Credit: Paul Rovern / Getty

Employees at Smithfield plants across the U.S. say that the company concealed Covid-19 infections at plants and pressured them to work elbow to elbow without protection. The company was even offering employees $500 bonuses if they didn’t miss a single day of work in the month of April.

A recent CDC report detailing measures the company should adopt to better protect its workforce also points out the plant failed to provide translations of important announcements.

The recommendations included practicing social distancing of at least six feet, installation of barriers where social distancing is not possible, the use of face coverings to mitigate the spread of respiratory droplets, providing face masks to employees and replacement face masks if those masks should become soiled.

The report also recommended secondary screening packets be translated into other languages commonly spoken in the plant to improve communication with employees.

Smithfield has a long history of mistreatment of its workforce – many of whom are in the U.S. as guest workers.

Credit: Darrel Sapp / Getty

Smithfield, which owns meat plants across the country, has a long history of worker injuries and fatalities. The company often uses foreign guest workers, many of whom have reported abusive treatment.
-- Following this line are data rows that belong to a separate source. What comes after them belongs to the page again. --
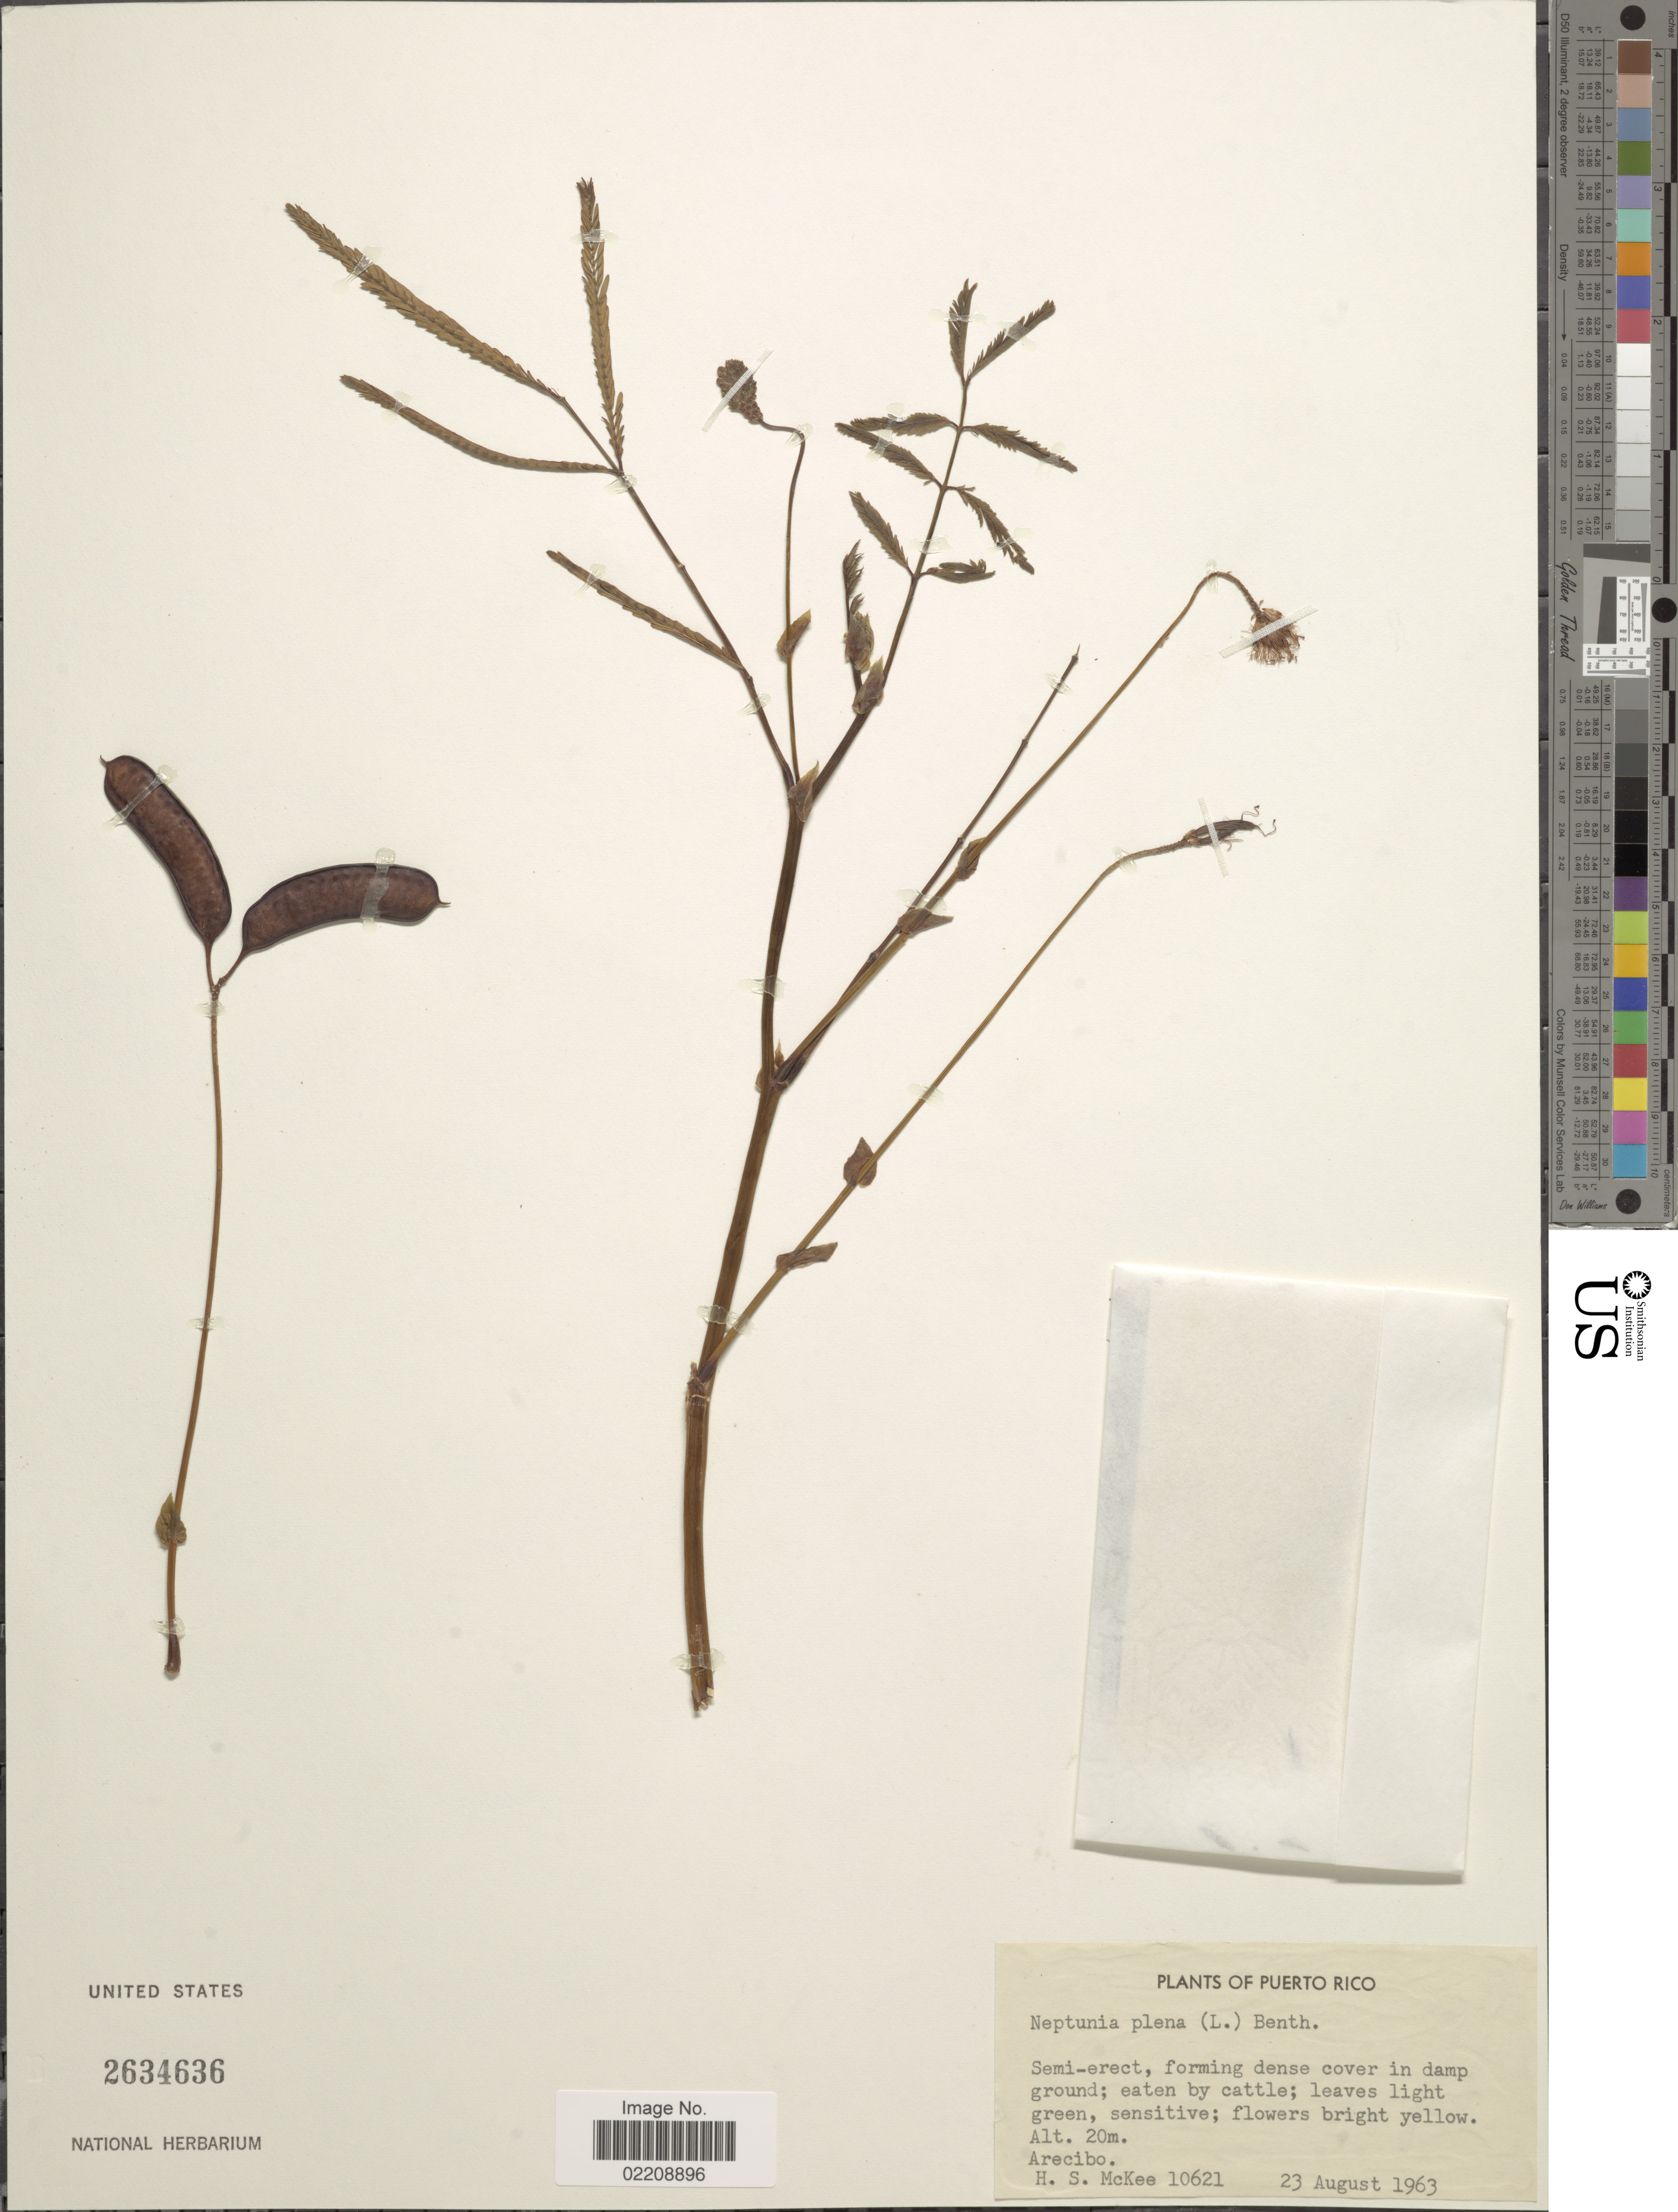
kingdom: Plantae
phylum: Tracheophyta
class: Magnoliopsida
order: Fabales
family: Fabaceae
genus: Neptunia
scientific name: Neptunia plena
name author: (L.) Benth.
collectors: H. S. McKee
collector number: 10621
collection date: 1963-08-23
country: Puerto Rico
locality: Arecibo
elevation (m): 20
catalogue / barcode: US 2634636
In 2007, a number of guest workers from Thailand working in Smithfield plants reported slave-like conditions. The workers later reached a confidential settlement with Smithfield and a recruiting company called Global Horizons.

Smithfield Foods finally closed its South Dakota plant and is being forced to reevaluate its workplace conditions to protect workers and public health.

The plant is now closed indefinitely, cutting the country off from about 5% of its national pork supply. With 725 confirmed cases among workers and 143 more traced to them, the Smithfield outbreak has eclipsed most of the country’s worst-hit nursing homes and prisons among the largest community outbreaks. One Smithfield worker, 64-year-old Agustin Rodriguez, died on April 14 from COVID-19 complications.